* TÂCHES À RÉALISER *
**1)** Selon la page, qu'est-ce qu'un besoin qui n'est pas naturel ?
**2)** Relevez toutes les phrases interrogatives que contient la page.
**3)** Restituez à l'identique le passage de la page qui va de « Moins d'emportement, s'il » jusqu'à « celles qu'on expédie. ».

═════ PAGE ═════

NOU-JE a écrit: C'est de l'idéologie libérale que d'affirmer que l'URSS était communiste.
Moins d'emportement, s'il vous plaît. Tout dépend seulement du côté où vous vous situez. Si on part du principe que dans les faits, le seul communisme ayant été mis en pratique a échoué (ce qui n'a rien d'une interprétation libérale), on en tire certaines conséquences politiques. L'URSS, Cuba, etc., sont-ils une expérience réussie du communisme ? Non. D'un autre côté, personne n'est dupe. Le communisme, tel qu'on le lit, reste attrayant aux yeux de nombreuses personnes. Mais quel communisme ? Et qu'est-ce que le communisme ? La réponse n'est pas du genre de celles qu'on expédie.
NOU-JE a écrit: Les besoins humains ne sont pas naturels. Sauf les besoins naturels nécessaires
Les besoins ne sont pas naturels, sauf les besoins naturels... Le besoin, par définition, est naturel. Quand ça ne l'est pas, ce n'est pas un besoin (ou ça n'est plus un besoin, mais une addiction).

═════ LIGNES FOURNIES ═════

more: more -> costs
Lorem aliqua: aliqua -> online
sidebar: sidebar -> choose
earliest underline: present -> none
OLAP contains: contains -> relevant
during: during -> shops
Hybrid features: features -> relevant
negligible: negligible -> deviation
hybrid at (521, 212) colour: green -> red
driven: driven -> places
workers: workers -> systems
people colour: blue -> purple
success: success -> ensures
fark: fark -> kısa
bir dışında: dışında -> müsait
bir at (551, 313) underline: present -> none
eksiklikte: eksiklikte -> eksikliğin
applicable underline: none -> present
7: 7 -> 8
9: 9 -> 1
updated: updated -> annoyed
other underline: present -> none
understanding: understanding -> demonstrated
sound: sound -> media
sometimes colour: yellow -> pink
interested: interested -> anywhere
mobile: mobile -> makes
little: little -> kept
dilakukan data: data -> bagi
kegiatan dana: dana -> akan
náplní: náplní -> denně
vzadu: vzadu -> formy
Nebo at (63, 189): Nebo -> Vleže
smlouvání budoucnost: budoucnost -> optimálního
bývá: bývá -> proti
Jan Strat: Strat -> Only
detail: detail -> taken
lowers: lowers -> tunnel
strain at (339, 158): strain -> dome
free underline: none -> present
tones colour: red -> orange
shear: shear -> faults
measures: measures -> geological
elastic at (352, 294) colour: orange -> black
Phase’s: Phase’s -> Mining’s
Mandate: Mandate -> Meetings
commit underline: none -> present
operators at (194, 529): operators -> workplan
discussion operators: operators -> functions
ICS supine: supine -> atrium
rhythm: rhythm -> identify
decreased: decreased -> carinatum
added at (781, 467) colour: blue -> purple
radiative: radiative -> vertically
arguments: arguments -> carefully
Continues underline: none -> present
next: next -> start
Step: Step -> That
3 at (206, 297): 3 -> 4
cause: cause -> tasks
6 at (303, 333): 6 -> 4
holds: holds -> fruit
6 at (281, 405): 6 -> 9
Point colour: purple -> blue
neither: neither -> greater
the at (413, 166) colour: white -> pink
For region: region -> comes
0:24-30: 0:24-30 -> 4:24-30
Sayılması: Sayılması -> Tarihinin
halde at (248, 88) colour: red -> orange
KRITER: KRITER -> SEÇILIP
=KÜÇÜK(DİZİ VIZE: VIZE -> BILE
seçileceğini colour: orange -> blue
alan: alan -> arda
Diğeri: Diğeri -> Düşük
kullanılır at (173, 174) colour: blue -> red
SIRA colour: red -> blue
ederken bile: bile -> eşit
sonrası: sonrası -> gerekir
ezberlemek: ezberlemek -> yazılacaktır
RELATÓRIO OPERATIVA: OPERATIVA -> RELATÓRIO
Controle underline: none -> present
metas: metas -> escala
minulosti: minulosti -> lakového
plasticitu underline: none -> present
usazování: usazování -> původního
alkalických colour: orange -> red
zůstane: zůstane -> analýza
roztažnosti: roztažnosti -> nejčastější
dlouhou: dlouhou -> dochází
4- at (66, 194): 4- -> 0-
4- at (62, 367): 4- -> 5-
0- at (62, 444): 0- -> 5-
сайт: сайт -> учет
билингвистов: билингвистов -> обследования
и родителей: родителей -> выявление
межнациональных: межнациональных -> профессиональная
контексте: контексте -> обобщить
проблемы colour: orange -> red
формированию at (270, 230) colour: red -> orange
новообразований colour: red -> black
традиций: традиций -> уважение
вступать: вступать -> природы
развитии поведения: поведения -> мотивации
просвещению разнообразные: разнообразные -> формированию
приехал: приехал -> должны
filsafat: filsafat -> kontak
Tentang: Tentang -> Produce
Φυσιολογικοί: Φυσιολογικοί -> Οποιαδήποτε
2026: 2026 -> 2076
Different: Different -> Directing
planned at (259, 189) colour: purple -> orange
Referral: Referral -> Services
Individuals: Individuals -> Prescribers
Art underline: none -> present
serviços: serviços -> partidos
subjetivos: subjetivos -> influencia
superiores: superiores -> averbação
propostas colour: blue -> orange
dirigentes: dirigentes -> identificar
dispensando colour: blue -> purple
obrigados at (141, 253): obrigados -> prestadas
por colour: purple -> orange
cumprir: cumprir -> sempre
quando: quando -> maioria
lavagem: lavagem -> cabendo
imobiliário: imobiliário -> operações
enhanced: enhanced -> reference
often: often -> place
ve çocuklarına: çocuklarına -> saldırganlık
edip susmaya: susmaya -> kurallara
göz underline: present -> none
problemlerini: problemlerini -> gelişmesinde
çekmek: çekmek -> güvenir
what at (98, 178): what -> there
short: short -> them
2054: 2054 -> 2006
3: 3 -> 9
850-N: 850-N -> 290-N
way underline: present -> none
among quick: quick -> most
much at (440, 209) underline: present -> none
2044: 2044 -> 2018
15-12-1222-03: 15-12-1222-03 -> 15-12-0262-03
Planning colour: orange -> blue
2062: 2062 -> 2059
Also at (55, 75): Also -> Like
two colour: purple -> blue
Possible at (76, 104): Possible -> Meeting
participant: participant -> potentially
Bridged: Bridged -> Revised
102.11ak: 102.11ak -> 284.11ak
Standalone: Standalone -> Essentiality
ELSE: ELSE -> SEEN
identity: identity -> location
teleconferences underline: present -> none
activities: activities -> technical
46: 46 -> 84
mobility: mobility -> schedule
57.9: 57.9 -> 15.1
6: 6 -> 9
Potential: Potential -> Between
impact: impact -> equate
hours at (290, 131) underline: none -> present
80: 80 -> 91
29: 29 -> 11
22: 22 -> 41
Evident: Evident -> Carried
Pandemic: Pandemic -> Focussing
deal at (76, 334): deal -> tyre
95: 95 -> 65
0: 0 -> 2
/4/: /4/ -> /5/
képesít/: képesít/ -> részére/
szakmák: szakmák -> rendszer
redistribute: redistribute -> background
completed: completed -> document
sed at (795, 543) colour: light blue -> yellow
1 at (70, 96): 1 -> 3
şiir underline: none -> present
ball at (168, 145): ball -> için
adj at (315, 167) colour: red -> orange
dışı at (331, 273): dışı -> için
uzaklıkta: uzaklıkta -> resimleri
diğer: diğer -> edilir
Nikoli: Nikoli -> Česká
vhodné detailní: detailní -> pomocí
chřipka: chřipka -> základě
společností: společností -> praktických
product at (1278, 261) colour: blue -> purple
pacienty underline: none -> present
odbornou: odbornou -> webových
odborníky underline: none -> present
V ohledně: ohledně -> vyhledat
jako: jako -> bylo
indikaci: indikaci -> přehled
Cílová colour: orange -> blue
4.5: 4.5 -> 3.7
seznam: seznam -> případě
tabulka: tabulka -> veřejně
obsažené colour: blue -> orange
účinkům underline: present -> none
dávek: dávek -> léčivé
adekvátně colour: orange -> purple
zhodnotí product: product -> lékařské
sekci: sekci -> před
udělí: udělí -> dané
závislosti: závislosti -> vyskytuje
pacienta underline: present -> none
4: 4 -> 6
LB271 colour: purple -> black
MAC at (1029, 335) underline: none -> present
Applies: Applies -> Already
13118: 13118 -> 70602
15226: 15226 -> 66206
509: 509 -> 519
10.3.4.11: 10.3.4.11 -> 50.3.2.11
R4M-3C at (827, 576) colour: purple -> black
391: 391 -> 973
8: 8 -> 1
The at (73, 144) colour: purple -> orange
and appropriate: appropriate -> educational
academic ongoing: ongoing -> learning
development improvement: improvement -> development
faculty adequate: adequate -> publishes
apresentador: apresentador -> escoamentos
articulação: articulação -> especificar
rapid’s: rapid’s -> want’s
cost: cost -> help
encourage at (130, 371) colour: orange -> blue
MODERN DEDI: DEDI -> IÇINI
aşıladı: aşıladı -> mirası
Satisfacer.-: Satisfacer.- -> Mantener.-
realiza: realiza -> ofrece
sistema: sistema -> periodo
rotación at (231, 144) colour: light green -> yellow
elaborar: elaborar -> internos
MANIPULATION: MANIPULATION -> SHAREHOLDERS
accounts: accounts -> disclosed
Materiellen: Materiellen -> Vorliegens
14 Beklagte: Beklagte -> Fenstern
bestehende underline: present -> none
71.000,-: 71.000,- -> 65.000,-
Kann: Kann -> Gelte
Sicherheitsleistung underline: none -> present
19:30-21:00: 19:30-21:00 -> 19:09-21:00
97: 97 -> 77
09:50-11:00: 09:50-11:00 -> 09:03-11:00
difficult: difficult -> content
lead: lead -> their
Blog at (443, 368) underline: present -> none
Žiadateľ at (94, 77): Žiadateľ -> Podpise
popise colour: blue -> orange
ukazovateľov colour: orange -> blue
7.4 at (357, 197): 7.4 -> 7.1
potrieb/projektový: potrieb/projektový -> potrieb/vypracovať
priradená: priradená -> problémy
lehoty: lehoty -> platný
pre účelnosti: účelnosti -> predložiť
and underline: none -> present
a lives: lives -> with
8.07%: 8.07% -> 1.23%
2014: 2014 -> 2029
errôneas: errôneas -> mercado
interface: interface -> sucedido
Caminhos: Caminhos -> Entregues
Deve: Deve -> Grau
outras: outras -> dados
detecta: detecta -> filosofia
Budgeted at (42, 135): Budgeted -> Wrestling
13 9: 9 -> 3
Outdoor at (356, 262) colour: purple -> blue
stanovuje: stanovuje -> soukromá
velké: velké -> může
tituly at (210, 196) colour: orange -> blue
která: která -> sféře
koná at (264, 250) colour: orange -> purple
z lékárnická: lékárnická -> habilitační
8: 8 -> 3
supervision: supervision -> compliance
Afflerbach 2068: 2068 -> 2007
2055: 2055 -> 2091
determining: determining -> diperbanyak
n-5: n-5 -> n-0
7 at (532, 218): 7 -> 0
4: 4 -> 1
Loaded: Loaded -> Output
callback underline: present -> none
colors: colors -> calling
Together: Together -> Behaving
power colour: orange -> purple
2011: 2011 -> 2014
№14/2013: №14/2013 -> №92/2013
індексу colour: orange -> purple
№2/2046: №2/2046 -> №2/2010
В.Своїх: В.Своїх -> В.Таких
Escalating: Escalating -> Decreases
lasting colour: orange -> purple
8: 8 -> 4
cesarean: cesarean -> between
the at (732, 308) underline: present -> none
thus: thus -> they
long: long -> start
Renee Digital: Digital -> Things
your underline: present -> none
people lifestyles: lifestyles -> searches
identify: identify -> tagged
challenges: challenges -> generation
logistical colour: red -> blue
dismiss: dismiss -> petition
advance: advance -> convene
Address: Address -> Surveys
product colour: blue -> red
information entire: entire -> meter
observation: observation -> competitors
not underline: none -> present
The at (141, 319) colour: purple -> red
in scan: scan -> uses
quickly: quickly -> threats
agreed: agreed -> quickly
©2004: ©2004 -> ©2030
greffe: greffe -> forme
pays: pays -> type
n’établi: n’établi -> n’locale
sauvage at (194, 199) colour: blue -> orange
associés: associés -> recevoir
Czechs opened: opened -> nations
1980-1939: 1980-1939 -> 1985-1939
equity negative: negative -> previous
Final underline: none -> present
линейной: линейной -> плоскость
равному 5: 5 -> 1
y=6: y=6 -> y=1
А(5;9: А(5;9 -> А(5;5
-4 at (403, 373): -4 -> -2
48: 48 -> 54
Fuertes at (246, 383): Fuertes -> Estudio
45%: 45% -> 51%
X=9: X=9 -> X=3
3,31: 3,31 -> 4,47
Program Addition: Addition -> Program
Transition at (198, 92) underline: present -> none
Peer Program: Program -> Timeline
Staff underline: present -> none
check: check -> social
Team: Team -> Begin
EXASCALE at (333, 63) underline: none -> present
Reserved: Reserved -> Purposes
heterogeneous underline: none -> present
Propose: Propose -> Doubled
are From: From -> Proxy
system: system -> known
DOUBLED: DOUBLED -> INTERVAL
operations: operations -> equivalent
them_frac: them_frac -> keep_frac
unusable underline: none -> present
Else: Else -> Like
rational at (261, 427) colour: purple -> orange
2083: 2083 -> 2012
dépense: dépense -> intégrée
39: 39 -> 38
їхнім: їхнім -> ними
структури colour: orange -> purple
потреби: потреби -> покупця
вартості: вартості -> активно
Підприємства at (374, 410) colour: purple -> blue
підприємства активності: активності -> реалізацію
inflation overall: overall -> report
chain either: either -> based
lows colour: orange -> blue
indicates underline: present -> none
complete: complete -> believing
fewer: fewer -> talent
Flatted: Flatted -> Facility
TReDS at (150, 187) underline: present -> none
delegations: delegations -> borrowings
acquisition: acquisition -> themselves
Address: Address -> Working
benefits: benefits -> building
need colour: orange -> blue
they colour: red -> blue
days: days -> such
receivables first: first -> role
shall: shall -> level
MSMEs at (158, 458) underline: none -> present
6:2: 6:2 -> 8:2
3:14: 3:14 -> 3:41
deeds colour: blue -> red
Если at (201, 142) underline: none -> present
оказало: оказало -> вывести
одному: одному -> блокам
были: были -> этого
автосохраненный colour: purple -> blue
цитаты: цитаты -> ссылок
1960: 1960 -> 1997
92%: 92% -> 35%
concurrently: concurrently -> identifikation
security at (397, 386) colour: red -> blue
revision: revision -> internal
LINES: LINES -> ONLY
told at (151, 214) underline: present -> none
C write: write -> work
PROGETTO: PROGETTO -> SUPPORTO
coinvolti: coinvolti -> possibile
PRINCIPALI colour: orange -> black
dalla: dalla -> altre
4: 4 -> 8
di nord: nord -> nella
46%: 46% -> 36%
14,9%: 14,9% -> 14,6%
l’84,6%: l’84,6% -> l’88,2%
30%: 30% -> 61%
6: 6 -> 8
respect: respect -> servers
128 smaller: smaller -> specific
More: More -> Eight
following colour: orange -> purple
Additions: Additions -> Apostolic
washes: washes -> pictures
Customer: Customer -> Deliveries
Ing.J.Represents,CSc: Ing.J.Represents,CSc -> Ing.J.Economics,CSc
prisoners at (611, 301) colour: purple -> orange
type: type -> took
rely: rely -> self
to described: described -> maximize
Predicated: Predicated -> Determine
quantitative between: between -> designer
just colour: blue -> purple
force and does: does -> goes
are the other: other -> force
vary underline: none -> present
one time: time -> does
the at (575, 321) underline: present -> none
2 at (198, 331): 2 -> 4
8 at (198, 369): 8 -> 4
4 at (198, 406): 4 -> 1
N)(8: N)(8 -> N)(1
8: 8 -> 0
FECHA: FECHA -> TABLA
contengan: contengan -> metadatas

═════

* SOLUTIONS COMPLÈTES *
**1)** Ce n'est pas un besoin, ou ce n'est plus un besoin mais une addiction.

**2)**
- L'URSS, Cuba, etc., sont-ils une expérience réussie du communisme ?
- Mais quel communisme ?
- Et qu'est-ce que le communisme ?

**3)**
Moins d'emportement, s'il vous plaît. Tout dépend seulement du côté où vous vous situez. Si on part du principe que dans les faits, le seul communisme ayant été mis en pratique a échoué (ce qui n'a rien d'une interprétation libérale), on en tire certaines conséquences politiques. L'URSS, Cuba, etc., sont-ils une expérience réussie du communisme ? Non. D'un autre côté, personne n'est dupe. Le communisme, tel qu'on le lit, reste attrayant aux yeux de nombreuses personnes. Mais quel communisme ? Et qu'est-ce que le communisme ? La réponse n'est pas du genre de celles qu'on expédie.